* _Task directions_
Could you count the lines in the entries beneath that hold the word "Toplam"? Respond with the number alone.

* _Records for processing_

□ □ □ □ □

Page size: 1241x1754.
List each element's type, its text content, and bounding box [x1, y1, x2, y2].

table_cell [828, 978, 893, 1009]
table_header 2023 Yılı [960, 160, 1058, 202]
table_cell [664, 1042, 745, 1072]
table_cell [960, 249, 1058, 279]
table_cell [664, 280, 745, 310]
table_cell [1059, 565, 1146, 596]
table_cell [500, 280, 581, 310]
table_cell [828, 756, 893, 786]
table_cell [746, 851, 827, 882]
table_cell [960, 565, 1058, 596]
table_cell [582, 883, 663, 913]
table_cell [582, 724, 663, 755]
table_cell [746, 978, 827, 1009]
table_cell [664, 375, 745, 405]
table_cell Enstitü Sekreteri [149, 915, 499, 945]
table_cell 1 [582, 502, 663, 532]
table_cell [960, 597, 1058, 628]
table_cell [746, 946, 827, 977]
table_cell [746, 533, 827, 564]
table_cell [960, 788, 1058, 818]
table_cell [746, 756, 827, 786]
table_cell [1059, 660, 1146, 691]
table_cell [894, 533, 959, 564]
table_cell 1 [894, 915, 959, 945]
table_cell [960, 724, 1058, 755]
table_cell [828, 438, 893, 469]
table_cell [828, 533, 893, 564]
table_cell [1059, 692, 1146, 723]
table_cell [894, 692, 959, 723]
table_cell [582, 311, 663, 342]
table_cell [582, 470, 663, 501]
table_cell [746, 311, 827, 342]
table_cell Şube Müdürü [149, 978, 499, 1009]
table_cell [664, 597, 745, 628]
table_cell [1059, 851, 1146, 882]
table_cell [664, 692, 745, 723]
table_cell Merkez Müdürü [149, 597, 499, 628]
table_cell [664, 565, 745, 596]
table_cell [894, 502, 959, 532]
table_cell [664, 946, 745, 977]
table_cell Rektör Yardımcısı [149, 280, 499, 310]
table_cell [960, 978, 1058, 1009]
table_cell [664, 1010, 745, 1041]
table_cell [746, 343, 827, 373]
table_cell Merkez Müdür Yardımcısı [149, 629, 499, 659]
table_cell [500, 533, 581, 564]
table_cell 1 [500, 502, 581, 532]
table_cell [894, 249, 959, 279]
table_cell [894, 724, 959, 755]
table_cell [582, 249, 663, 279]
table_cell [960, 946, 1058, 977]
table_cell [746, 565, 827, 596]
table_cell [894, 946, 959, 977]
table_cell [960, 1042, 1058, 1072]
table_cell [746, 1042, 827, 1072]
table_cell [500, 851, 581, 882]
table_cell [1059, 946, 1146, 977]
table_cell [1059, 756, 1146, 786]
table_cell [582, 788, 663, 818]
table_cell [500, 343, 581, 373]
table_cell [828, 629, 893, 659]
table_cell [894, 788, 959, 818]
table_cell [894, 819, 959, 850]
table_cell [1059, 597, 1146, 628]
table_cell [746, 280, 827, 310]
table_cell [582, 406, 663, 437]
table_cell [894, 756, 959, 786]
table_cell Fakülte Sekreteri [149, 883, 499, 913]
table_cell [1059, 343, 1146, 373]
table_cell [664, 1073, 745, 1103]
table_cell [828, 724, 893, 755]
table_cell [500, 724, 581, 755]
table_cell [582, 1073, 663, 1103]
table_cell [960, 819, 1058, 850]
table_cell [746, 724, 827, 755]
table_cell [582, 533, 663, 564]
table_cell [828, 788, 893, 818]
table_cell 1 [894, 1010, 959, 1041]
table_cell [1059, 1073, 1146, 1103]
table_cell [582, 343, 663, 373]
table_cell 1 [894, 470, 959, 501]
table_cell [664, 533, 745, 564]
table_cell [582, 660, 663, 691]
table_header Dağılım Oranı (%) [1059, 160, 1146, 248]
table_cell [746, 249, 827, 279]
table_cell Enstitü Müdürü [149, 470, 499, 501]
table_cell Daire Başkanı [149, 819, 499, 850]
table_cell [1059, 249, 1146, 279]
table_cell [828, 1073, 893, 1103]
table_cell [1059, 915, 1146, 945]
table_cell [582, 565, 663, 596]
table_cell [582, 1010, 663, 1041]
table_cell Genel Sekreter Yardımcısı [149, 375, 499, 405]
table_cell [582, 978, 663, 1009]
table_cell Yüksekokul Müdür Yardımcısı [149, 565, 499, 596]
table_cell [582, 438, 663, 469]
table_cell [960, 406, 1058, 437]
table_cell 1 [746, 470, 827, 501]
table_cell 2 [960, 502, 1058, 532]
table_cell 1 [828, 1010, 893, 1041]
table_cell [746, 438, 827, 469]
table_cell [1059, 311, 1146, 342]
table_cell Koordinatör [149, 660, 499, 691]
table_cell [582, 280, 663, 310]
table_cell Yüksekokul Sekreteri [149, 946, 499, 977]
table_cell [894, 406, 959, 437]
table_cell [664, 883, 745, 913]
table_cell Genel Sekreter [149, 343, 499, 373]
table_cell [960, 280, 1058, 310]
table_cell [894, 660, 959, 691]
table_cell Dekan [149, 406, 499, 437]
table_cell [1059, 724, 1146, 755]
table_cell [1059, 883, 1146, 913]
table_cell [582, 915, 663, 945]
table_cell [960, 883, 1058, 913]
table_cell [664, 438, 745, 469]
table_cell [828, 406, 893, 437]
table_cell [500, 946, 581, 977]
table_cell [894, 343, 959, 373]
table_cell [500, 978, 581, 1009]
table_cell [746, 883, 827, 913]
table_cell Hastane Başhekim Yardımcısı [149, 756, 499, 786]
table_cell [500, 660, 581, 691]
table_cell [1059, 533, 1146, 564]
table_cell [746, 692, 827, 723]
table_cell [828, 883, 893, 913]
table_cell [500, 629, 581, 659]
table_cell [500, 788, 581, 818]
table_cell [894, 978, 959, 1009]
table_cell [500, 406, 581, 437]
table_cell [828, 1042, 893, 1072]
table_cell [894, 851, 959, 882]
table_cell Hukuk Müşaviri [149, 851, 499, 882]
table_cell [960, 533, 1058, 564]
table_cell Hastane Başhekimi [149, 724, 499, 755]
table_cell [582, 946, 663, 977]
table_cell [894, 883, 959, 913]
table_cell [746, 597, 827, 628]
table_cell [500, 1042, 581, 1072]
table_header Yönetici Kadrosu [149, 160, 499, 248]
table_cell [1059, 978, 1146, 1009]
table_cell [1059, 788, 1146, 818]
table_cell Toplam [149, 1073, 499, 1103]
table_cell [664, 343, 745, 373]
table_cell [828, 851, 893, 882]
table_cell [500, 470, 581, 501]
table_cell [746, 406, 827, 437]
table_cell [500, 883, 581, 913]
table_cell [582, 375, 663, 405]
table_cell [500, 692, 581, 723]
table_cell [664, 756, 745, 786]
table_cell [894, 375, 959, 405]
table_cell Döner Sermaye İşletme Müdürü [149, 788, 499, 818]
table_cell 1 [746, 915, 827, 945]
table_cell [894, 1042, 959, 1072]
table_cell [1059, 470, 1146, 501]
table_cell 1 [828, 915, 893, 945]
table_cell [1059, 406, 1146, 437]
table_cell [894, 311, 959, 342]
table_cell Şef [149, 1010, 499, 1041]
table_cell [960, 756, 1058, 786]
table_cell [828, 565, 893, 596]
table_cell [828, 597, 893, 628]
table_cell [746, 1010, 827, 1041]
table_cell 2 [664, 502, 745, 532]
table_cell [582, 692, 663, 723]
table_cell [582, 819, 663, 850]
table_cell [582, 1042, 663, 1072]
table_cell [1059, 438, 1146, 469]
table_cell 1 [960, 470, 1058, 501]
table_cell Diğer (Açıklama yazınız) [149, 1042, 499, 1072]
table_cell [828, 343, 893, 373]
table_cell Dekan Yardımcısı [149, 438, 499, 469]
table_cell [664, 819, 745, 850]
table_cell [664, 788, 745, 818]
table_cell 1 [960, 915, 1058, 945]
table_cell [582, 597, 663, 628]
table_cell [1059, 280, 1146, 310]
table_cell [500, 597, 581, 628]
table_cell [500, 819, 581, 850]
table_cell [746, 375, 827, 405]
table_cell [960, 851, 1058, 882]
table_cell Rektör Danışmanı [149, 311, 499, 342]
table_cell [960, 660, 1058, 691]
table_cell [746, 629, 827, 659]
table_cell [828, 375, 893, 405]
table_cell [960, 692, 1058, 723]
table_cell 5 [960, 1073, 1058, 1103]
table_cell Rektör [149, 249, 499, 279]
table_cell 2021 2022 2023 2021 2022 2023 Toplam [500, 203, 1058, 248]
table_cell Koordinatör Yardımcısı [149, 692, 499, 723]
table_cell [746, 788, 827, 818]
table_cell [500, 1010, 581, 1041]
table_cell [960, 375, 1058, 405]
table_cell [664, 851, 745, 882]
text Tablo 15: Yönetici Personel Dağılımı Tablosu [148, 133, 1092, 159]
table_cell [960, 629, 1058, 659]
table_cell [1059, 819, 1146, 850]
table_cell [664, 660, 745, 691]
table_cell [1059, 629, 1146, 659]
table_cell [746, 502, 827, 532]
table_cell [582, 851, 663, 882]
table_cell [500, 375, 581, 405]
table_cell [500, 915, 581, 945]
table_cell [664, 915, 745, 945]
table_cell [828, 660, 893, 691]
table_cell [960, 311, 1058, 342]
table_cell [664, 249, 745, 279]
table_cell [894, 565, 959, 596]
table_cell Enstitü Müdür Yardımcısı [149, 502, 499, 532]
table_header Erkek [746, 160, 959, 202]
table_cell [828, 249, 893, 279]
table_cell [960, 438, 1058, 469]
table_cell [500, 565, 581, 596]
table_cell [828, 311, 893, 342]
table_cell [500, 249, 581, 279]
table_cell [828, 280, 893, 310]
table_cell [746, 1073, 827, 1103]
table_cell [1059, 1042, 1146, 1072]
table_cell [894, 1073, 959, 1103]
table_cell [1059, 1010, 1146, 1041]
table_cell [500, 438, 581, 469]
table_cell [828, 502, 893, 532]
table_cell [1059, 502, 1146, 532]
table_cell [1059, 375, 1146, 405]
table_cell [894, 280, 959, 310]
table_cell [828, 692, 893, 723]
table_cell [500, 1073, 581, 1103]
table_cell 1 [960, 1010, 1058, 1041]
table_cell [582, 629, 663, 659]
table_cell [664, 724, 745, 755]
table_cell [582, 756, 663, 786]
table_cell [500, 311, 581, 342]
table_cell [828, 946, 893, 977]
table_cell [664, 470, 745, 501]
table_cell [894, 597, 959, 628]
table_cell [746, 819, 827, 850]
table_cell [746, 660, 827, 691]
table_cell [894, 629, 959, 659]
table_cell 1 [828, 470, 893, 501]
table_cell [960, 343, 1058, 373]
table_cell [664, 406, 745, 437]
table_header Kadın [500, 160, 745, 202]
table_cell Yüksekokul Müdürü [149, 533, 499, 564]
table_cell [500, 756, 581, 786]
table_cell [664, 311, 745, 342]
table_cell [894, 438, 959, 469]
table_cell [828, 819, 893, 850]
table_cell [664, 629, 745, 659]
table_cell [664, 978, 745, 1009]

□ □ □ □ □

* _Your response_
2